Exercise objective:
Return, exactly and in full, the lines of the records below starting at the one with "4. **Second State" and ending at the one with "### Key Takeaways", and no other lines.

(Stored data entries)
[Start of section]

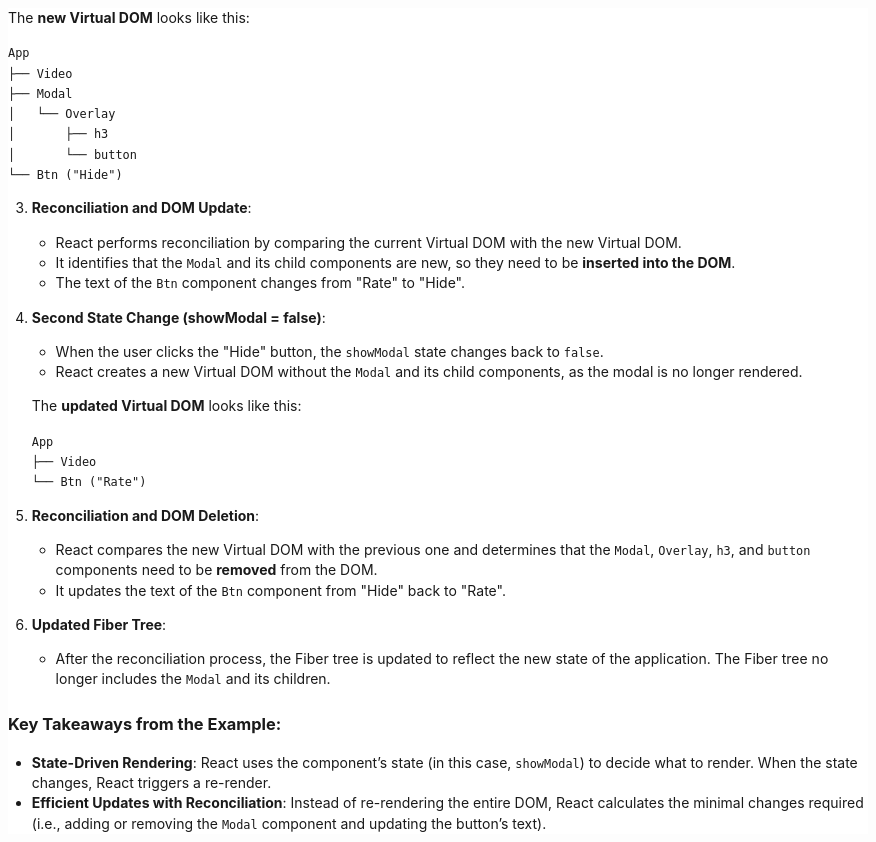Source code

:    The **new Virtual DOM** looks like this:
   ```
   App
   ├── Video
   ├── Modal
   │   └── Overlay
   │       ├── h3
   │       └── button
   └── Btn ("Hide")
   ```

3. **Reconciliation and DOM Update**:
   - React performs reconciliation by comparing the current Virtual DOM with the new Virtual DOM.
   - It identifies that the `Modal` and its child components are new, so they need to be **inserted into the DOM**.
   - The text of the `Btn` component changes from "Rate" to "Hide".

4. **Second State Change (showModal = false)**:
   - When the user clicks the "Hide" button, the `showModal` state changes back to `false`.
   - React creates a new Virtual DOM without the `Modal` and its child components, as the modal is no longer rendered.

   The **updated Virtual DOM** looks like this:
   ```
   App
   ├── Video
   └── Btn ("Rate")
   ```

5. **Reconciliation and DOM Deletion**:
   - React compares the new Virtual DOM with the previous one and determines that the `Modal`, `Overlay`, `h3`, and `button` components need to be **removed** from the DOM.
   - It updates the text of the `Btn` component from "Hide" back to "Rate".
   
6. **Updated Fiber Tree**:
   - After the reconciliation process, the Fiber tree is updated to reflect the new state of the application. The Fiber tree no longer includes the `Modal` and its children.

### Key Takeaways from the Example:

- **State-Driven Rendering**: React uses the component’s state (in this case, `showModal`) to decide what to render. When the state changes, React triggers a re-render.
- **Efficient Updates with Reconciliation**: Instead of re-rendering the entire DOM, React calculates the minimal changes required (i.e., adding or removing the `Modal` component and updating the button’s text).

[End of section]

Solution to the problem:
4. **Second State Change (showModal = false)**:
   - When the user clicks the "Hide" button, the `showModal` state changes back to `false`.
   - React creates a new Virtual DOM without the `Modal` and its child components, as the modal is no longer rendered.

   The **updated Virtual DOM** looks like this:
   ```
   App
   ├── Video
   └── Btn ("Rate")
   ```

5. **Reconciliation and DOM Deletion**:
   - React compares the new Virtual DOM with the previous one and determines that the `Modal`, `Overlay`, `h3`, and `button` components need to be **removed** from the DOM.
   - It updates the text of the `Btn` component from "Hide" back to "Rate".
   
6. **Updated Fiber Tree**:
   - After the reconciliation process, the Fiber tree is updated to reflect the new state of the application. The Fiber tree no longer includes the `Modal` and its children.

### Key Takeaways from the Example:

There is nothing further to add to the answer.